CONSIGNE 1: Repère dans les entrées chaque ligne contenant le mot "affiliates", puis recopie-la.

TEXTE FOURNI:
········
[Archives] La création de Narnia : Entretien avec Richard Taylor (WETA)
Article Cinéma du Samedi 13 Fevrier 2016

Propos recueillis et traduits par Pascal Pinteau

Quelles sont les indications que vous a donné Andrew Adamson avant que débutent les travaux de conception de Narnia ?

Les descriptions d'Andrew ont été très précises et très brèves, car je crois qu'il voulait simplement nous donner une impulsion de départ, puis nous laisser le surprendre. Dans un premier temps, nous nous sommes inspirés des dessins de Hieronimus Bosch pour décrire l'environnement des créatures maléfiques, puis nous avons abandonné cette approche pour nous inspirer davantage de la mythologie Grecque, telle qu'elle a été représentée sur des vases et des bas-reliefs antiques. Pendant un moment, nous avons joué avec l'idée de donner un nouvel aspect aux créatures mythologiques qui apparaissent dans le récit, comme les minotaures ou les centaures, mais après y avoir réfléchi, nous avons préféré ne pas modifier leur apparence « classique » afin que le public puisse les accepter d'un seul coup d'oeil. Nous avons essayer de leur donner l'allure la plus intéressante et la plus majestueuse possible.

Qu'en est-il des scènes de batailles ? Etes-vous allé chercher vos sources d'inspiration uniquement dans le roman de CS Lewis ?

Ce qui est amusant quand on a lu les romans de Narnia enfant, c'est qu'on garde le souvenir de batailles épiques, foisonnantes de détails, décrites très longuement. Mais quand on les relit adulte, on se rend compte que ces passages durent deux pages et demi, et qu'ils sont souvent racontés par des personnages après que les faits aient eu lieu ! Ce manque d'information nous a conduit à aller chercher au-delà des livres les sources d'inspiration de CS Lewis, son intérêt pour les mythologies étrangères, ses interactions avec Tolkien, etc…

Vous êtes-vous aussi inspiré des références Chrétiennes chères à Lewis, comme le fait que les descriptions du lion Aslan font souvent penser aux actes et aux paroles du Christ ?
········
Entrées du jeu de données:
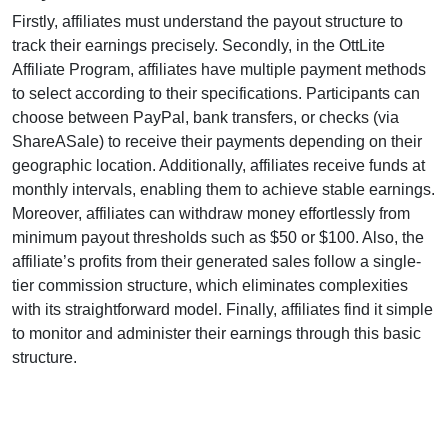
Firstly, affiliates must understand the payout structure to
track their earnings precisely. Secondly, in the
OttLite
Affiliate Program
, affiliates have multiple payment methods
to select according to their specifications. Participants can
choose between
PayPal, bank transfers, or checks (via
ShareASale)
to receive their payments depending on their
geographic location. Additionally, affiliates receive funds at
monthly
intervals, enabling them to achieve stable earnings.
Moreover, affiliates can withdraw money effortlessly from
minimum payout thresholds such as $50 or $100
. Also, the
affiliate’s profits from their generated sales follow a
single-
tier
commission structure, which eliminates complexities
with its straightforward model. Finally, affiliates find it simple
to monitor and administer their earnings through this basic
structure.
········
CONSIGNE 2: Dans l'entretien sur Narnia, de quelle mythologie l'équipe s'est-elle davantage inspirée après avoir abandonné l'approche tirée des dessins de Hieronimus Bosch ?

RÉPONSE ATTENDUE 1:
Firstly, affiliates must understand the payout structure to
, affiliates have multiple payment methods
geographic location. Additionally, affiliates receive funds at
Moreover, affiliates can withdraw money effortlessly from
with its straightforward model. Finally, affiliates find it simple

RÉPONSE ATTENDUE 2: De la mythologie grecque, telle qu'elle a été représentée sur des vases et des bas-reliefs antiques.